政府軍在不久後展開了更為猛烈的反擊。從5月10日起,政府軍對果敢同盟軍211旅各營駐地發起進攻,使用重型迫擊炮、榴彈炮、坦克、裝甲車、車載多管火箭等重型武器,以及動用直升飛機、轟炸機連日轟炸。5月14日,南天門山迎來了衝突以來最猛烈的襲擊。下午四點多,緬甸政府軍開始用重炮猛轟南天門山一帶,炮火密集程度被同盟軍視為「開戰以來之最」,炮彈強度平均達每分鐘20發,「總體將近一萬發」。
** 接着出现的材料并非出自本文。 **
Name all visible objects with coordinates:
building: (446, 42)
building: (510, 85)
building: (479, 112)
戰後的南天門山頭被炮彈「削了一層」。果敢同盟軍前線彙報稱,雙方都遭到了交戰以來最大一次傷亡:政府軍為攻打南天門山付出了慘重的代價,人員傷亡共計千餘人,同盟軍方面受傷陣亡人數也近百餘人。

同盟軍211旅一名高層透露,5月的南天門戰役,絕大部分犧牲的果敢同盟軍,都是命喪重炮之下。

5月15日午後,南天門山下起瓢潑大雨,將雙方陣亡戰士的身體沖洗乾淨。「他們帶著上級的命令,帶著自己的使命,懷揣著一顆回家的心,不分敵我,永遠的長眠於這通往天堂的南天門。」一名同盟軍通訊員在個人社交媒體上寫道。
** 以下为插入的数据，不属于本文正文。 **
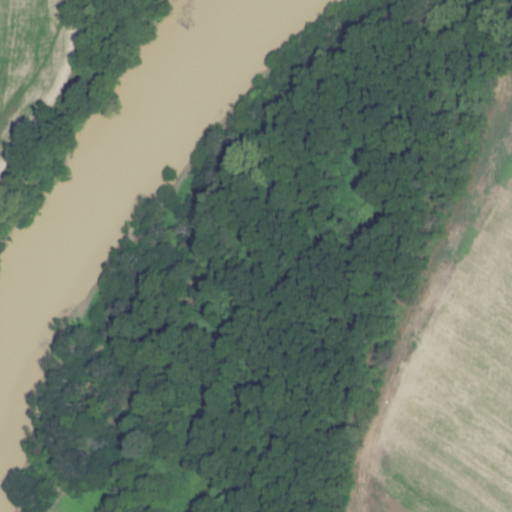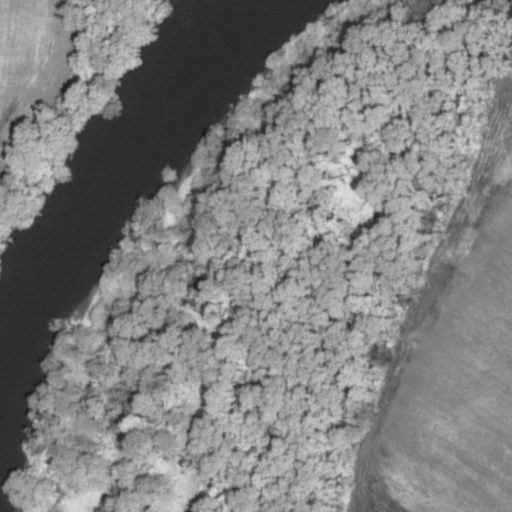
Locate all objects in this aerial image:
road: (58, 69)
river: (102, 197)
端傳媒記者見到,廝殺過後,戰地現場散布著彈藥、炮彈碎片,以及戰死軍人遺留下的物品:一些還未來得及寄出的給家人的信件中,一名軍官訴說著自己對妻子的思念。

他們的軍裝裏,還留著乾糧、泡麵等簡單的充飢食物。

除此之外,還有煙草與毒品注射劑。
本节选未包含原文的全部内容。